I'm watching this man get up in the driver's face and he starts going, “You got to move this bus. There's another bus right behind us. Why do we got to why do we have to wait for this? If people who are on time, they'll get the next bus. This bus will get them. Why do we have to be late? This is why you see all the buses together in the street. Because the bus is late. We shouldn't have to wait. Why are we punished for being early?”
He's being loud, and everyone on the bus is going, “Oh, this guy!”
And I'm looking around and I'm trying to be empathic and I'm like, “Oh, this guy!” Because I want to be people.
But in my head, I'm secretly thinking, “He's not wrong. Most people could get the next bus.”
But like empathy, I'm having empathy for the people around me who are annoyed. And then he goes too far. He gets like, right up in the driver's face. The driver goes, “Hey, I just go by the schedule.”
And he goes, “Oh, you must be new. Nobody does that. I've been taking this bus for 15 years.”
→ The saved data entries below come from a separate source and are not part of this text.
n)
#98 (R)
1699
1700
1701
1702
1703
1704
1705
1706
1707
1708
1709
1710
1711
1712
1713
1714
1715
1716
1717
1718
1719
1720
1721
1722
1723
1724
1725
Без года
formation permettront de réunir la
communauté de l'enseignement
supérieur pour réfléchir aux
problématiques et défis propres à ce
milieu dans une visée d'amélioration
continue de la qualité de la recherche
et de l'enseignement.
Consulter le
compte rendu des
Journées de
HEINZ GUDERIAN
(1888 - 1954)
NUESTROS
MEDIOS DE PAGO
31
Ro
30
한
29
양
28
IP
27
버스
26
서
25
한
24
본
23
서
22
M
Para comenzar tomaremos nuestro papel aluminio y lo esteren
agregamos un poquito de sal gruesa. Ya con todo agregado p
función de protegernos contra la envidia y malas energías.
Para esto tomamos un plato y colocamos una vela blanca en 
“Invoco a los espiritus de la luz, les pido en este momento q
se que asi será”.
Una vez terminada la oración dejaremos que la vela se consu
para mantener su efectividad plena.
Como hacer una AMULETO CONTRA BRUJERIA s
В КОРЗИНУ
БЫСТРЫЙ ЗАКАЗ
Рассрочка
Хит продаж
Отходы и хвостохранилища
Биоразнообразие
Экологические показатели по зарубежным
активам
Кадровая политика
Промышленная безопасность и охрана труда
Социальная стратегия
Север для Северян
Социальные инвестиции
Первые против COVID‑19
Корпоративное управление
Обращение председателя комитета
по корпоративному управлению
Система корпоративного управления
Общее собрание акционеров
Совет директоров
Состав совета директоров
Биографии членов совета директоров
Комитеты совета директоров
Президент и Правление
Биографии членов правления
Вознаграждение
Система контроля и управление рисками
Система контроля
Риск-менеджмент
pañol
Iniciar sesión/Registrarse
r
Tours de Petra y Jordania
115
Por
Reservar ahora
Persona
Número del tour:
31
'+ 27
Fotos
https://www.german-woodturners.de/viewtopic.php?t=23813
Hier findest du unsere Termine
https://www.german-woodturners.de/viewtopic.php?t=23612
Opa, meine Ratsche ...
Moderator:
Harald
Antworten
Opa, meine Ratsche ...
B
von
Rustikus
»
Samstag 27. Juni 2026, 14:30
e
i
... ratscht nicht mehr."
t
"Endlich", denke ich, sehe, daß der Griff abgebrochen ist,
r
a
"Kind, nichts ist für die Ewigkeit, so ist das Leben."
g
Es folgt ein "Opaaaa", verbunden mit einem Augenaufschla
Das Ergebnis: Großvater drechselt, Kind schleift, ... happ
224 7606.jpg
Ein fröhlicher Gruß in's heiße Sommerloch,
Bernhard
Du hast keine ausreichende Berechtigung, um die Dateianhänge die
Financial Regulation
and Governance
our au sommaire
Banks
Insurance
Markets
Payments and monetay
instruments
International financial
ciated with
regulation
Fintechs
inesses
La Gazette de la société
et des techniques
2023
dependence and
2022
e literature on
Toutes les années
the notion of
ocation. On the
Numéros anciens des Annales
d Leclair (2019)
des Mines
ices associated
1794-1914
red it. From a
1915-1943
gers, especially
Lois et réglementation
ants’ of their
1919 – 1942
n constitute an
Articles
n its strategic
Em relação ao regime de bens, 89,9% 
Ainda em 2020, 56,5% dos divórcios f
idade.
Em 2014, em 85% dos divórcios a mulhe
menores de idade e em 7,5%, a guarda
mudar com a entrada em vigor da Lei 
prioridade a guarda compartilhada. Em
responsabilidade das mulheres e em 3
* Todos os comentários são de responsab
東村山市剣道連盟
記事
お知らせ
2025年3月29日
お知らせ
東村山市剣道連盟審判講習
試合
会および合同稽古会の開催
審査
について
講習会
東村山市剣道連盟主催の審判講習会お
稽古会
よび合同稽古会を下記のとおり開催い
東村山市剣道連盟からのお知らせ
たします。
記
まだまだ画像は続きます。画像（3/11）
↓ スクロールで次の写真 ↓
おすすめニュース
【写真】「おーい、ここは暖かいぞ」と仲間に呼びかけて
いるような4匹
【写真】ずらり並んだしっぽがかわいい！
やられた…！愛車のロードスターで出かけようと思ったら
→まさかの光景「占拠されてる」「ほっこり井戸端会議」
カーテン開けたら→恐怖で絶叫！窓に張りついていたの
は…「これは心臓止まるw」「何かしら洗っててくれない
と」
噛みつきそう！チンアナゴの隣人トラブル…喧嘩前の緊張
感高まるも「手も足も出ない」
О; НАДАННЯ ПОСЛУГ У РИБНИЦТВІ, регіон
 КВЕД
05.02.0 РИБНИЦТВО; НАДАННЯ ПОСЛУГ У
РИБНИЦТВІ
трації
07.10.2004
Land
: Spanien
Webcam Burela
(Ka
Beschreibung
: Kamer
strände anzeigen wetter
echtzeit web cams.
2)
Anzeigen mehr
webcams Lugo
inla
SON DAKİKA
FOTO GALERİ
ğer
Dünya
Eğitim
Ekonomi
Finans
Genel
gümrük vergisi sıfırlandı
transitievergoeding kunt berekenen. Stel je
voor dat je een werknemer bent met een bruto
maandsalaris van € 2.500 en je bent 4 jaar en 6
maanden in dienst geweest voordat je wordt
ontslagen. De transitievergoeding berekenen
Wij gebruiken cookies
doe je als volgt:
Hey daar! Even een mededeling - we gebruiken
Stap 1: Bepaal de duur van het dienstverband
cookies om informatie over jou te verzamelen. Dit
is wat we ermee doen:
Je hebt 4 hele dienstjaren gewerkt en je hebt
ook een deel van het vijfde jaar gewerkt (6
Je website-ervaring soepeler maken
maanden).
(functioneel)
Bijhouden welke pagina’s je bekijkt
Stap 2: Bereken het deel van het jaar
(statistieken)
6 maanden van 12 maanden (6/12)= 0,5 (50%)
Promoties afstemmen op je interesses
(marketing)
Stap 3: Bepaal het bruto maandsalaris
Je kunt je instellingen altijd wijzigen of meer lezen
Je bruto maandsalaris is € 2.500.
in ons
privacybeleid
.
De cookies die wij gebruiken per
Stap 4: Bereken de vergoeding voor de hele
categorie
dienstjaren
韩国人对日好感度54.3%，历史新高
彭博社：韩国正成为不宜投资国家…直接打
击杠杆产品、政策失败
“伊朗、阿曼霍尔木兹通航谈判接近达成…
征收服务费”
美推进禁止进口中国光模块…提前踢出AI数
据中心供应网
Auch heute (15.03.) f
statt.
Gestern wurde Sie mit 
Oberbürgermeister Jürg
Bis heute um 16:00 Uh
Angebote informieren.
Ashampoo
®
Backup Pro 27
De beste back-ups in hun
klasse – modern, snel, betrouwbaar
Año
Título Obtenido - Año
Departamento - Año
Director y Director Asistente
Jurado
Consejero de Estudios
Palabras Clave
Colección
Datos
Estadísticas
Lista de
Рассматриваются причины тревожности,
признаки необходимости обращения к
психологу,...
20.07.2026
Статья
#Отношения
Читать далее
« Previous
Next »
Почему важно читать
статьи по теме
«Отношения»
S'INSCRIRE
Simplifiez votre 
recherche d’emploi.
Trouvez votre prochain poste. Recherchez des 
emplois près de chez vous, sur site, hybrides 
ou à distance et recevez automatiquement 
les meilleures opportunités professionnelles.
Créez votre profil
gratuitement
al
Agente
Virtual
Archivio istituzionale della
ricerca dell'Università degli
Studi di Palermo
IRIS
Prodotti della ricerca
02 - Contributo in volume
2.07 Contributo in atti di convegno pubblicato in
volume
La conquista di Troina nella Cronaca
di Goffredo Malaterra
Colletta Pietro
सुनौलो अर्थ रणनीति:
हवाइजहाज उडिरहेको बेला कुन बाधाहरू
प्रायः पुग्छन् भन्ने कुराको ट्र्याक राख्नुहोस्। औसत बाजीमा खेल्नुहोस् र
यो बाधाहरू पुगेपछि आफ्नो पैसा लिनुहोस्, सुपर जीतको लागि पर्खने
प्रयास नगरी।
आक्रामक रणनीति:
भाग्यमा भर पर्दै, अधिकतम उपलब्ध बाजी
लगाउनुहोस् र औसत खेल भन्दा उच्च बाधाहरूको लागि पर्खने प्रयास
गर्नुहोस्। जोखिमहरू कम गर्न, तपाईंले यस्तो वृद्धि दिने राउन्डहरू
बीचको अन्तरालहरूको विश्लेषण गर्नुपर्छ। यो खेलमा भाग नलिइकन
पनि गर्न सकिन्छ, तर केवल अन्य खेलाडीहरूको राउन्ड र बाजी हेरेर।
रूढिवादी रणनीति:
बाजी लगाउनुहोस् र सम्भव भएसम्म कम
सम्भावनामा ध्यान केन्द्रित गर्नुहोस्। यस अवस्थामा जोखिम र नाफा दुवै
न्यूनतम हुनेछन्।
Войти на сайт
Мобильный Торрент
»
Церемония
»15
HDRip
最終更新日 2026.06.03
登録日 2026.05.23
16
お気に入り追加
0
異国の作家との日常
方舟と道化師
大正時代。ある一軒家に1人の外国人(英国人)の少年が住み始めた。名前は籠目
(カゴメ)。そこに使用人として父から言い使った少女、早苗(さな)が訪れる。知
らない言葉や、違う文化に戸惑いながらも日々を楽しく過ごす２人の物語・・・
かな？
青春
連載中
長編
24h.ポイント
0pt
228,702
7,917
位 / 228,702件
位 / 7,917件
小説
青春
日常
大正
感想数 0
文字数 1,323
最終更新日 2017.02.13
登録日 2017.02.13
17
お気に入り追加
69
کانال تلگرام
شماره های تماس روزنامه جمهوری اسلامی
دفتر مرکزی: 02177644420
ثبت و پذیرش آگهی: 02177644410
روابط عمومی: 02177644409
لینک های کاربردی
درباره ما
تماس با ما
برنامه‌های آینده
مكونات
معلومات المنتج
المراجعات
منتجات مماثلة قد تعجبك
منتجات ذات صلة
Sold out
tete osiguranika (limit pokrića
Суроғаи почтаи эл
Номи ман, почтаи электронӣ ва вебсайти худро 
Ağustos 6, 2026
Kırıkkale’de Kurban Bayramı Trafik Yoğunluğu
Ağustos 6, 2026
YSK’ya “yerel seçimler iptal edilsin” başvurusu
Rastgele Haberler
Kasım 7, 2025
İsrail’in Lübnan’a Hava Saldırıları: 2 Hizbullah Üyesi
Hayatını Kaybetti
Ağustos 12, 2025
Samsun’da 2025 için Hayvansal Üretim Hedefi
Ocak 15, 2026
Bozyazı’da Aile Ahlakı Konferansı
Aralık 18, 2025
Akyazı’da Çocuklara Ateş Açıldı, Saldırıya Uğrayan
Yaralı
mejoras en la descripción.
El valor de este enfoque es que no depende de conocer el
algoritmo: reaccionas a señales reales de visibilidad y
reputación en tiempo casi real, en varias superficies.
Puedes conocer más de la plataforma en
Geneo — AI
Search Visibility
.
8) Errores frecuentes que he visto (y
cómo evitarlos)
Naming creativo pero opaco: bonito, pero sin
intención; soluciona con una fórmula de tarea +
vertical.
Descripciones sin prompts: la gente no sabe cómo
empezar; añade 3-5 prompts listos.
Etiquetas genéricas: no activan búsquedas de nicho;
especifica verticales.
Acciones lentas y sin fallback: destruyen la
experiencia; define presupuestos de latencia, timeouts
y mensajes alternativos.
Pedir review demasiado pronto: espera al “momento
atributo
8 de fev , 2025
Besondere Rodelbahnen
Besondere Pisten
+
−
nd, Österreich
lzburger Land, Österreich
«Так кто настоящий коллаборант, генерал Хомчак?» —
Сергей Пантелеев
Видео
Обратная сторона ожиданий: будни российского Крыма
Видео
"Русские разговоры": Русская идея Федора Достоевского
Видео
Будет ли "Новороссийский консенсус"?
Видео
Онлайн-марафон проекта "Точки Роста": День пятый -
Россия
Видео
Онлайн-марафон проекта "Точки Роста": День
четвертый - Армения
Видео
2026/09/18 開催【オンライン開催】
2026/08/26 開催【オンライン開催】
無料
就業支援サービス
And he's right up in her face. And I'm like, “Somebody's got to say something.”
So I stand up and I go, “Hey, man!”
And he turns and looks at me, and the driver looks at me, and everyone on the bus looks at me.
And that was all I had planned. Couldn't be more present now. It's like, okay. So I'm like, “You gave it a shot.”
Because I wanted to be empathic to him too. Like, okay, practicing empathy. That's what I said out loud and what I desperately wanted to say, what was screaming inside of my head was, “Hey, man. How do I stop myself from becoming you?”
Because I realized in that moment, I looked at this man. You heard how I described him? Tall man, khaki shorts, blue shirt, glasses, brown hair. I realized, looking at him, that this was me from the future. And he looked back at me. I was like, “Oh my God, he's come here to warn me, that I have to get my overthinking under control. He's demonstrating.”
And he looked at me and he said, “Oh, you think you're aware of it? You think that's enough? You don't think you have to make hard decisions right now? It's enough to be aware of it. Well, maybe your life gets worse. Maybe your girlfriend breaks up with you. Maybe comedy doesn't work out the way you thought it was going to work out. Maybe you can't afford to buy new clothes for 15 years.”
And he looked me in the eyes and he said, “The bus schedule is going to get very important.”
I’m Nat Towsen. Thank you very much.